Terminating Employees For Theft, Part 2
In our last issue (Retail Update, March 2011) we looked at some ideas about how to investigate, catch, and terminate employees who are stealing from the company. In this conclusion, we'll talk about some ways to avoid – or at least lessen the possibility of – getting sued.
If an employee admits to the theft, ask for a written confession. As with witness statements, this should be in the employee's own handwriting. Managers should also be taught that the "Law and Order" hot-boxing method of extracting confessions could easily backfire. If the circumstances under which the employee gives the confession can be characterized as coerced, a jury may choose to ignore it. To this end, allow an employee to leave the interview and go to another area where the investigators are not hovering around the document that is being prepared.
If the employee refuses to admit theft even where there is indisputable evidence of guilt, you must choose carefully how to characterize the termination. Employees who refuse to admit guilt in the face of overwhelming evidence will continue to fight the assertion of theft at every opportunity. These are the individuals most likely to sue.
Once you submit "theft" as the reason for termination to an unemployment compensation board, the battle will be on. It may well be a battle worth fighting, but that decision must be made in light of all the potential claims an employee may have, not just the unemployment compensation claims.
For years, many managers and owners have believed that a good theft deterrent is to have the police arrest a suspect at the store and parade him out in handcuffs in front of all the other employees. While this might or might not be true, it is certainly one of the best methods of instigating a lawsuit.
Before calling the police, it is critical to know how seriously they will respond to allegations of theft of a few hundred dollars in merchandise. Some police departments are simply too overwhelmed with violent crimes to do more than write a report of the complaint. Either a lack of interest or sloppy handling of the matter by the police can both be used to undercut the employer's claims against the employee. Ultimately, no police involvement is better than limited or poorly handled police involvement.
If a police department is ready, willing, and able to respond to reports of theft, call them in when you discover missing items or money. In such a situation, it is critical that whoever interfaces with the police does not point the finger at the suspected employee. If a different employee turns out to be involved, this can initiate a claim for malicious prosecution under many states' laws. Should the suspect beat the charges, which sometimes occurs, an employee will be more likely to succeed on a claim for malicious prosecution.

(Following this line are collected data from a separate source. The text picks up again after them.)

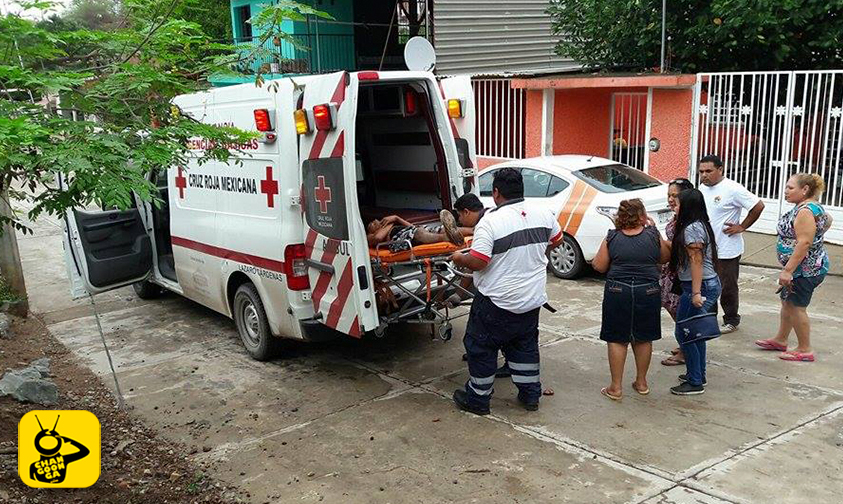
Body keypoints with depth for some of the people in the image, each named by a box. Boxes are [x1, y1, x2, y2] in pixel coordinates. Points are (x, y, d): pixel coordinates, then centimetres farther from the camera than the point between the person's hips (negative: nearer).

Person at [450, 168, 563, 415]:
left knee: (481, 348, 11)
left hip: (497, 302, -6)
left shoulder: (491, 221, -22)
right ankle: (530, 395, 31)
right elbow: (557, 239, 16)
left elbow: (476, 262, -24)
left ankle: (478, 399, 22)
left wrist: (459, 258, -4)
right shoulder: (543, 214, -2)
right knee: (525, 346, 22)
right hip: (532, 300, 6)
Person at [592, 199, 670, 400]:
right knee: (643, 339, 17)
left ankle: (616, 387, 10)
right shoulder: (653, 235, -2)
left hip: (618, 292, -1)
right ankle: (641, 382, 29)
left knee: (617, 339, 7)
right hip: (648, 292, 1)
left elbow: (600, 266, -1)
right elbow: (665, 258, 14)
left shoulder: (612, 238, -3)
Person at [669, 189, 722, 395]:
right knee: (695, 333, 18)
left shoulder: (691, 228, -16)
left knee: (683, 333, -3)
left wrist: (696, 293, -23)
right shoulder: (702, 225, 13)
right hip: (711, 283, 10)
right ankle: (699, 375, 28)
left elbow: (696, 261, -21)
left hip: (699, 286, -10)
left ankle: (695, 383, 4)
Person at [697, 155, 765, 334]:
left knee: (727, 287, 5)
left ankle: (731, 321, 21)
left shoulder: (732, 189, -16)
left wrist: (742, 227, -12)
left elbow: (758, 206, -15)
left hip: (727, 251, -7)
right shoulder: (702, 188, 7)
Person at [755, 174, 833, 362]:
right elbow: (827, 221, 30)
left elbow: (804, 243, -28)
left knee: (796, 307, -1)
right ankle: (780, 340, 31)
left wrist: (787, 270, -28)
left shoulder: (805, 211, -22)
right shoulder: (814, 207, 10)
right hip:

If the police press charges against the employee, you must be willing to provide all the assistance the police require. Witnesses failing to appear for trial will result in charges being dropped and will cast doubt on the employer's good faith.

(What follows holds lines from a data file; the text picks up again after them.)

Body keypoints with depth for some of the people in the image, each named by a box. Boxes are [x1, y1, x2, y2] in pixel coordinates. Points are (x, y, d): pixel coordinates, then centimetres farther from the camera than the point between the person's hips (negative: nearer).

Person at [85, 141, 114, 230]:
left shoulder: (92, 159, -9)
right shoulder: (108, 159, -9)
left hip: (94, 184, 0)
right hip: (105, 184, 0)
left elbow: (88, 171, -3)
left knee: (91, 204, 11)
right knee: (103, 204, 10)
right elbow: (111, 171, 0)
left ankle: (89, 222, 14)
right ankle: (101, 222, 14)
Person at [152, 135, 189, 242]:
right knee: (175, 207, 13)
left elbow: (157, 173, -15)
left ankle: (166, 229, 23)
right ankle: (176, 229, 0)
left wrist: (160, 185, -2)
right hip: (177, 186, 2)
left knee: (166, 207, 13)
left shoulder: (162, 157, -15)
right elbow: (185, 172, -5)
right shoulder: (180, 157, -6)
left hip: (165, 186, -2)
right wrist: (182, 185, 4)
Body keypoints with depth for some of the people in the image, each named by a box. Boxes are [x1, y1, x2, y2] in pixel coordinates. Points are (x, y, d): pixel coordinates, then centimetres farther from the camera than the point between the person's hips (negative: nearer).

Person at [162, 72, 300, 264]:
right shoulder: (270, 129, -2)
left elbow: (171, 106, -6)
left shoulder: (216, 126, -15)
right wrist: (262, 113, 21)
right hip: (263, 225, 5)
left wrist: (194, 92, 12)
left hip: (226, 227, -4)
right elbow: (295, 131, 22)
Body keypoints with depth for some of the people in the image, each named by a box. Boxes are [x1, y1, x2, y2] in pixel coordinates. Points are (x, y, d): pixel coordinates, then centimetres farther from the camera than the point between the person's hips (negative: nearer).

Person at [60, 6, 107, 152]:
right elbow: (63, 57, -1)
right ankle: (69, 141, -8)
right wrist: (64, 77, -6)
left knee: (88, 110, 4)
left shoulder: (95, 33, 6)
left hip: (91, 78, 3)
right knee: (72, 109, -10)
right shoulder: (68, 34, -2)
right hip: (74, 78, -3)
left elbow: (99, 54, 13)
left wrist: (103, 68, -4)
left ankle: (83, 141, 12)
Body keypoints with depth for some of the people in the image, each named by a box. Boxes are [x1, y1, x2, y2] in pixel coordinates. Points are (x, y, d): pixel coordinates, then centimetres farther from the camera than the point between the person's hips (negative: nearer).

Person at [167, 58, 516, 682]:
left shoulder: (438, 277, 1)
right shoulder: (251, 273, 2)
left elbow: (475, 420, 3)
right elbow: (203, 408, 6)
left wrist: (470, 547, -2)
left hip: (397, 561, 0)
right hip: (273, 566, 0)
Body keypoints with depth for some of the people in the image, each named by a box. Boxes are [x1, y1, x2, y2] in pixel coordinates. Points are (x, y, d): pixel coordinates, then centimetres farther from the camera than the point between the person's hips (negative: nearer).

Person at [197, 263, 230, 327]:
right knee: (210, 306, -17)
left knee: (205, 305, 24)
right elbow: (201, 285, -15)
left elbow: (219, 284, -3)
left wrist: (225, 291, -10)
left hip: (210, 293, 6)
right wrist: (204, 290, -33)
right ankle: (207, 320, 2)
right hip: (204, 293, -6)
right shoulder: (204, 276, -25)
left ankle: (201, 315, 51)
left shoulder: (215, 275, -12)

Another area that often surfaces as a pitfall in employment litigation arising out of employee theft is the failure of the company to recognize that the departure of the employee is not the last that they will hear of it. Organize and store the records of the investigation for future use. Nothing should be allowed to be destroyed. If business records that are ordinarily disposed of are used, they should not be put back where they came from. Video footage of an employee pocketing a twenty is solid gold in a court. Not having the video footage of the employee pocketing the twenty in an employment trial is solid gold for the plaintiff. No explanation will overcome a jury's assumption that if the video is missing, the employer did not want them to see the video
The Unemployment Compensation Hearing
Treating the almost inevitable unemployment compensation claim lightly can wreak havoc on later proceedings related to the termination. If the employee already has counsel, that attorney will likely attend the hearing and question witnesses. Testimony is under oath and in some cases, that testimony can be used against the company in later proceedings. Yet rarely do employers take any time to prepare witnesses for these hearings.
Another problem is that witnesses are often no longer employed by the time of the hearing. While they can be subpoenaed, many employers fail to take this step counting on the statements taken during the investigation to carry the day. The problem is that while the statements are often admissible, the court might not be able to credit hearsay statements over the first hand accounts of the employee.

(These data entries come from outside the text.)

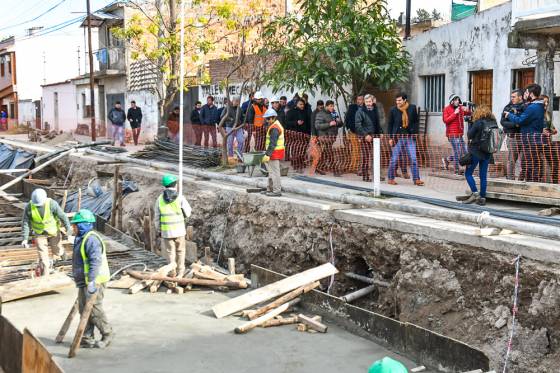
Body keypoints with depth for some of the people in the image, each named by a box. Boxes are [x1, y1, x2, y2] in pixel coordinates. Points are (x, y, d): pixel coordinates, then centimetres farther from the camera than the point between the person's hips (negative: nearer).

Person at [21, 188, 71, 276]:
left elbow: (62, 216, -17)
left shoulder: (52, 204, -27)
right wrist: (25, 238, -16)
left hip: (53, 232, -1)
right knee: (43, 257, -1)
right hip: (39, 233, 1)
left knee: (57, 252, 18)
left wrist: (68, 229, -11)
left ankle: (61, 251, 56)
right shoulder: (29, 207, -22)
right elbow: (25, 223, -14)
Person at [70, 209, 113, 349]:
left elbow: (96, 261, -26)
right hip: (84, 282, 11)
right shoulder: (82, 239, 17)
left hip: (94, 282, -11)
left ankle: (107, 334, 8)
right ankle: (87, 338, 18)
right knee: (84, 309, 12)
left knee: (94, 309, -5)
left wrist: (92, 281, -30)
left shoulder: (91, 239, -17)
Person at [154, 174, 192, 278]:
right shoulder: (180, 198, -10)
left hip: (166, 231, 1)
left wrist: (158, 230, 13)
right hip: (179, 230, -1)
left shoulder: (160, 199, -4)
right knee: (180, 251, 16)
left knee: (170, 252, 13)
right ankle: (180, 272, 20)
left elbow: (157, 218, 1)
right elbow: (188, 214, -1)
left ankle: (173, 272, 13)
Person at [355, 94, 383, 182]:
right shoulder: (360, 111, -6)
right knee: (366, 157, -4)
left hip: (375, 135, 6)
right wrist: (365, 135, -16)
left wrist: (380, 132, 8)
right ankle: (366, 176, 1)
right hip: (365, 136, -5)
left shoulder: (375, 110, 12)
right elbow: (357, 125, -10)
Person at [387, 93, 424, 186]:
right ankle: (390, 179, 15)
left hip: (410, 137, 2)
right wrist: (390, 138, -1)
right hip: (398, 138, -2)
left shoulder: (412, 108, 2)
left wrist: (415, 132, 0)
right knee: (394, 159, 3)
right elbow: (389, 124, 3)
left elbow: (416, 121, 11)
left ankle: (416, 179, 4)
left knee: (414, 159, -1)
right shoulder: (393, 110, -3)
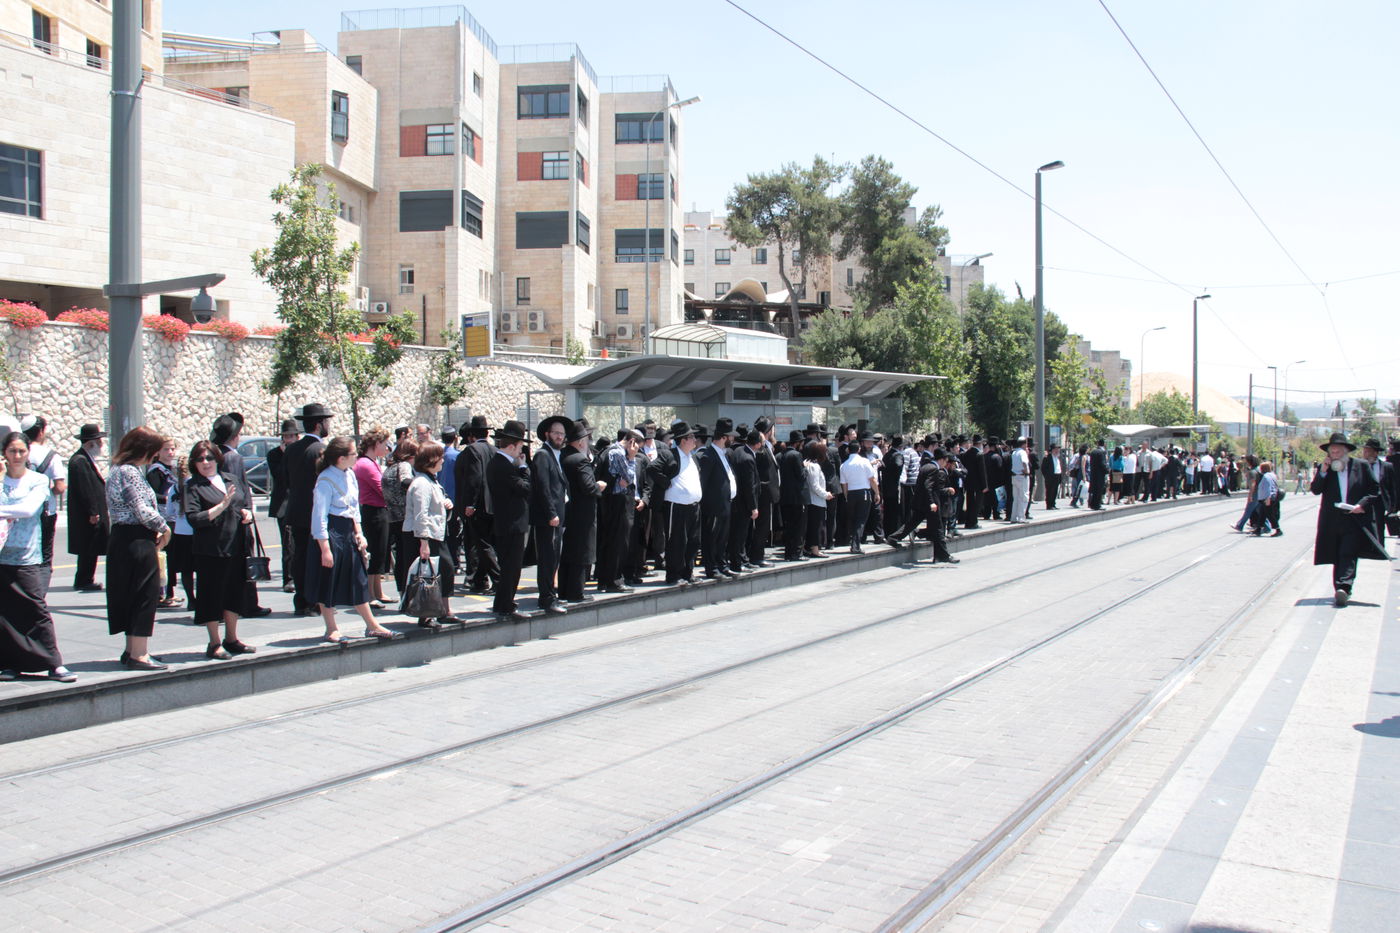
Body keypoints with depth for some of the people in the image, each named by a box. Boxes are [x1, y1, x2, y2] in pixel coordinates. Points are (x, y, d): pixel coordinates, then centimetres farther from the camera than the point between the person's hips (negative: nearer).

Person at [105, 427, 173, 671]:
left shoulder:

When an employer loses the unemployment compensation claim, the employee becomes emboldened to assert other claims. Additionally, the loss at the unemployment hearing can create factual issues over whether the qualified privilege applies as a defense to a defamation claim for statements accusing the employee of malfeasance. If you do not want to spend the time, energy, and effort needed to fully prepare for the unemployment compensation claim, it may well be better not contesting the claim at all.
While retailers can take strong efforts to reduce employee theft, eliminating it entirely is likely an impossibility. But employers do have the ability to greatly diminish the opportunity for the insult of an expensive lawsuit being added to the injury of theft.